В тридцатые годы в политическое и физическое небытие уходили многие. И чаще всего, стараниями самых ближайших сограждан, фиксировавших промахи, кропотливо собиравших компромат, писавших по долгу сердца и совести в соответствующие инстанции доносные письма. Багрицкий в эти годы писал тоже:

А день весенний ясен.

Свист ласточек сливается с ворчаньем

Кастрюль и чашек на плите; мурлычет,

Облизываясь, кошка, осторожно

Под стульями подкрадываясь к месту,

Где незамеченным лежит кусок

Говядины, покрытый легким жиром.

О царство кухни! Кто не восхвалял

Твой синий чад над жарящимся мясом,

Твой легкий пар над супом золотым?

Петух, которого, быть может, завтра

Зарежет повар, распевает хрипло

Веселый гимн прекрасному искусству,

Труднейшему и благодатному…


Я в этот день по улице иду,

На крыши глядя и стихи читая,

В глазах рябит от солнца, и кружится

Беспутная, хмельная голова,

И, синий чад вдыхая, вспоминаю

О том бродяге, что, как я, быть может

По улицам Антверпена бродил…

В эти годы Багрицкий ощущает себя певцом без лютни, воином без оружия и встречает дни, как чаши с вином. Его тянет к незамысловатому юмору и жирному мясистому блеску Ренессанса, пестрому мусору фламандской школы. Он впадает в детскую безалаберную непосредственность художника, творящего просто так, как игру, как естественную песню души, внутри и вне себя вещный, рельефный и радостный мир, подобный тому, какой выписан кистью Рубенса или простодушно-дотошным пером Рабле.

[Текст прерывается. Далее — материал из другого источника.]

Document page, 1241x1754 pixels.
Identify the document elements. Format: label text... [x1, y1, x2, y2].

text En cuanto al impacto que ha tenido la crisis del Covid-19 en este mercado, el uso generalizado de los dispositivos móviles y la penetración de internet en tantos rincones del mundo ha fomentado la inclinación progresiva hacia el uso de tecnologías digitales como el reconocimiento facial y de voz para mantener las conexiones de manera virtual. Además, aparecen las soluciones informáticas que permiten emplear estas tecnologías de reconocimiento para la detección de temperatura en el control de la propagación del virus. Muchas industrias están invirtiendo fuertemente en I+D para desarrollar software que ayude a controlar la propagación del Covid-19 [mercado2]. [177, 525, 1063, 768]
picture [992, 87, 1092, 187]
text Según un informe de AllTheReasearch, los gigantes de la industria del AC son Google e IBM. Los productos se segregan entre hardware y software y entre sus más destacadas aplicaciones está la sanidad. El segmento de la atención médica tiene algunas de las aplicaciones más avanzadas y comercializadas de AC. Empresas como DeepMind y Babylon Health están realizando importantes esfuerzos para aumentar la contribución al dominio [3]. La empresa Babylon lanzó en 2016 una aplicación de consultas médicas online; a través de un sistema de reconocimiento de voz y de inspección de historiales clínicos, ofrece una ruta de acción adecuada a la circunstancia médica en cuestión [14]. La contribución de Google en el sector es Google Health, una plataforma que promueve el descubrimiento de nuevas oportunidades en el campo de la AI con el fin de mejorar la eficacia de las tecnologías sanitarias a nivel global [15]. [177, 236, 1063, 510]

Размышляя об этом, я вспоминаю Эмиля Верхарна, его прекрасную фреску «Старинные мастера». Тоже до осязаемости пластичную, тоже с жирным ярковлажным блеском фламандской школы, с тучным рубенсовским полнокровием.

По горло сыты все – от малых до больших,

Пес обжирается направо, кот – налево…

Неистовство страстей, бесстыдных и нагих,

Разгул безумный тел, пир живота и зева!

И здесь же мастера, пьянчуги, едоки,

Насквозь правдивые и чуждые жеманства,

Крепили весело фламандские станки,

Творя Прекрасное от пьянства и до пьянства.

Читая стихи Верхарна, я будто вспоминаю и думаю, что Багрицкий, пожалуй, очутись он случайно в харчевне старых мастеров, был бы там на своем месте: не оплошал бы, не опростоволосился, а был бы также крепок в питье и также зычно и хрипло хохотал бы в ответ на чью-то жирную солено-похабную шутку, а в пору острого вдохновения был бы таким же жестоким мастером, выдавливающим из мира терпкий плодовый сок красоты.

Рожденный иудеем, прожив основную творческую часть своей жизни в советской России среди русского народа и других народов огромной империи, Багрицкий умирает, будучи в своей душе фламандцем.